Een laatste cluster van vragen heeft te maken met de ontmoeting van moslims, joden en christenen. Eventueel noem je er nog andere religies bij, maar eerst lijkt me dat deze drie voldoende input geven aan onze vragen en ontdekkingen. Drie woordreligies teruggaand op Abraham. Tegelijk essentieel voor een jonge generatie die ziet dat er inmiddels 1 miljoen moslims in Nederland zijn, een nieuwe moskee komt in Kampen en wereldwijd een flinterdunne extremistische groep een stevige vinger in de pap heeft als Nederlandse agnostici een onwerkelijk soort scheiding van ‘kerk en staat’ prediken, verwijzend naar de haatpredikers van moslimzijde die ineens de toon mogen zetten voor wat islam is en sterker nog voor wat religie in zijn algemeenheid doet; hoe bestaat het om zo stigmatiserend te denken? Ik heb het dus niet over interreligieuze vieringen en dat soort zaken. Vieringen zijn van een heel andere soort. Die hebben we als christenen met elkaar nog maar schoorvoetend. Ik heb het simpelweg over die ene imam die bij ons in Open Hof was, die na afloop slechts met een tolk wat gedachten kon uitwisselen en die vroeg of wij een tekst in de koran over Jezus niet kenden. Kennis van elkaar. Kunde over wat de ander bezielt. Samen een keer een maaltijd gebruiken. Keertje samen zingen of eerst luisteren naar wat de ander zingt. Dat soort simpele fatsoensnormen, die je op het platteland met alle buren hebt en dan nu als religies in de stad. Dus niet als je naar de buren gaat er direct van uit gaan dat je het banksaldo mag zien, laat staan dat je een gemeenschappelijke bankrekening neemt. Ben je mal. Gewoon de buren de buren laten, maar enigszins vertrouwd zijn met elkaar.

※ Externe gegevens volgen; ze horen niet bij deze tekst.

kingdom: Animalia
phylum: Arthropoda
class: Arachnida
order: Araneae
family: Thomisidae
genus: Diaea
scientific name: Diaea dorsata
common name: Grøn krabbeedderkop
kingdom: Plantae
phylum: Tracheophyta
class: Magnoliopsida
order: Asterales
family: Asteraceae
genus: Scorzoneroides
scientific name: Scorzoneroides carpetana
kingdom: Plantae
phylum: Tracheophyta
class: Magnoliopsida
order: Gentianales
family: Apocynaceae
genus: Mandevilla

Ik heb als titel gesuggereerd: Kerken in Kampen samen: van leuk naar nodig. Zolang er een grote verzuiling was in Kampen en de Bovenkerk hervormd was en de Burgwalkerk gereformeerd, hadden we de energie nodig om de eigen zuil gemotiveerd te houden. Die situatie is ingrijpend veranderd. Iedere kerk staat op de tocht en heeft moeite de millennials aan zich te binden. Er is een nieuwe tegenstelling gegroeid: die van agnost en religieus. De overtuigde agnost maakt 5 procent van de samenleving uit. De overtuigde religieus maakt pakweg 20 procent van de samenleving uit. En de vraag naar de toekomst is: waar zal die overige 75 procent een thuis vinden? Ze komen niet wekelijks in een kerk. Maar zo af en toe wel. Zullen we er samen in slagen een klimaat te ontwikkelen dat ze zij het schoorvoetend af en toe over de drempel van een godshuis durven komen?